Required action: When you print the records below, keep every word exact and leave out the images.

Supplied data:
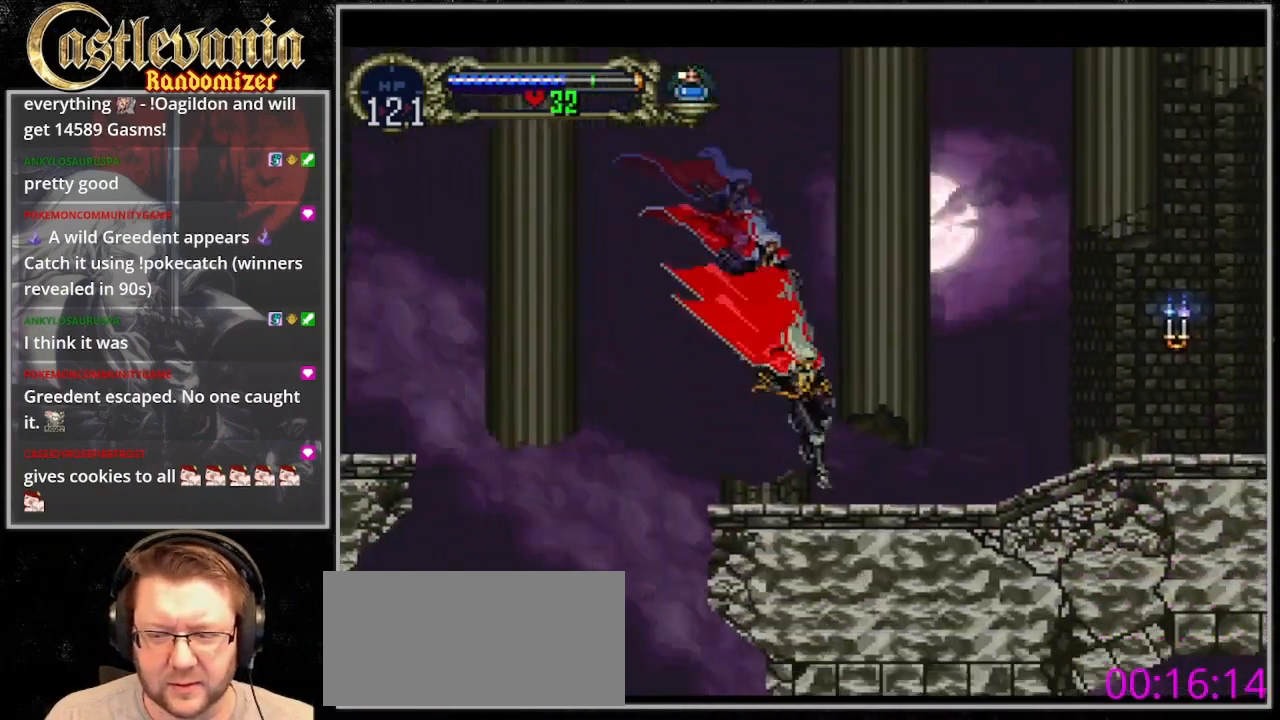
{"dt_ms": 500, "buttons": ["CROSS", "DPAD_RIGHT"], "events": [[67, "CROSS", "up"], [467, "CROSS", "down"]]}
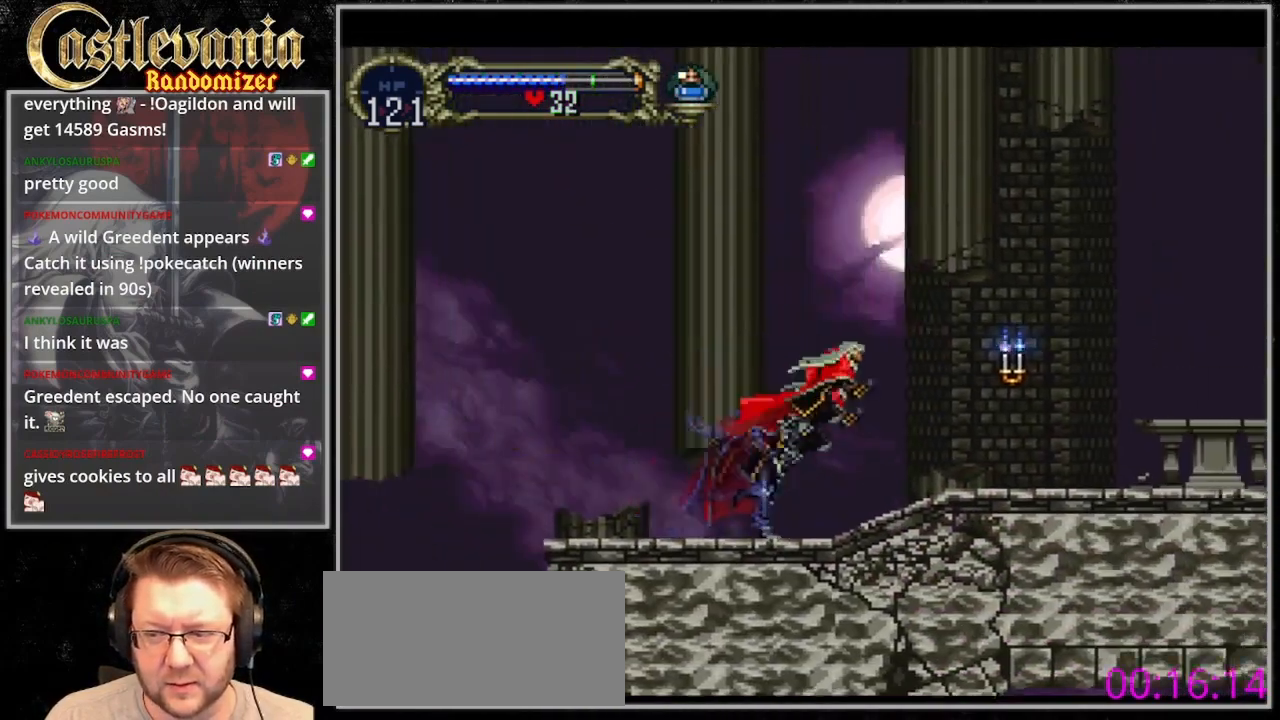
{"dt_ms": 1000, "buttons": ["DPAD_RIGHT"], "events": [[100, "CROSS", "up"], [233, "SQUARE", "down"], [333, "SQUARE", "up"], [867, "CROSS", "down"], [967, "CROSS", "up"]]}
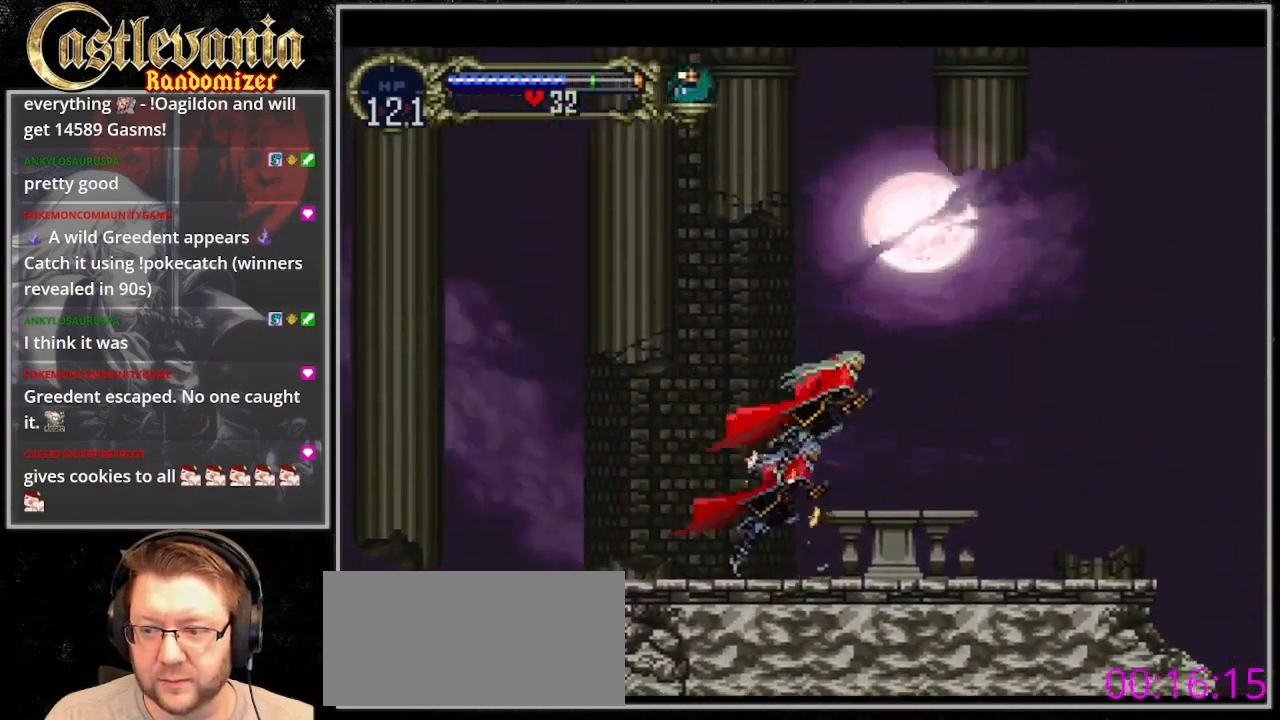
{"dt_ms": 500, "buttons": ["DPAD_RIGHT"], "events": [[67, "CROSS", "down"], [200, "CROSS", "up"], [267, "CROSS", "down"], [400, "CROSS", "up"]]}
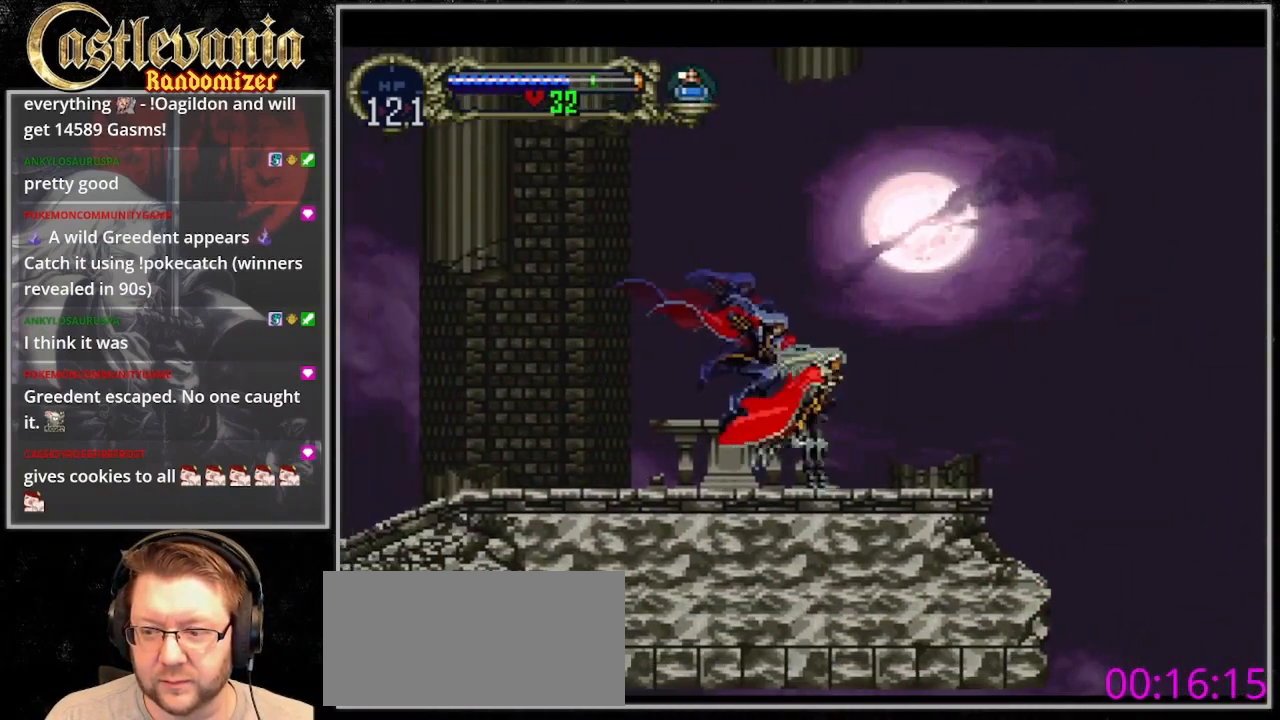
{"dt_ms": 500, "buttons": ["DPAD_RIGHT"], "events": []}
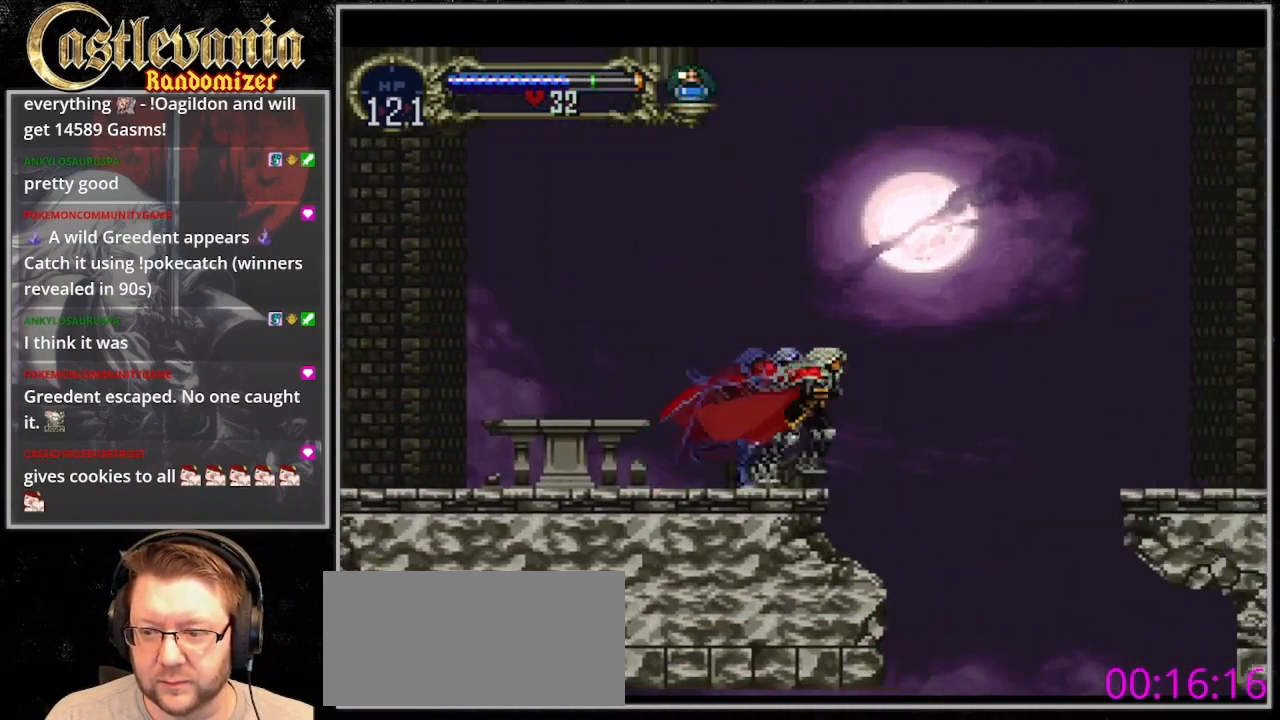
{"dt_ms": 500, "buttons": ["CROSS", "DPAD_RIGHT"], "events": [[33, "CROSS", "down"]]}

Solution for this exercise:
{"dt_ms": 500, "buttons": ["CROSS", "DPAD_RIGHT"], "events": [[67, "CROSS", "up"], [467, "CROSS", "down"]]}
{"dt_ms": 1000, "buttons": ["DPAD_RIGHT"], "events": [[100, "CROSS", "up"], [233, "SQUARE", "down"], [333, "SQUARE", "up"], [867, "CROSS", "down"], [967, "CROSS", "up"]]}
{"dt_ms": 500, "buttons": ["DPAD_RIGHT"], "events": [[67, "CROSS", "down"], [200, "CROSS", "up"], [267, "CROSS", "down"], [400, "CROSS", "up"]]}
{"dt_ms": 500, "buttons": ["DPAD_RIGHT"], "events": []}
{"dt_ms": 500, "buttons": ["CROSS", "DPAD_RIGHT"], "events": [[33, "CROSS", "down"]]}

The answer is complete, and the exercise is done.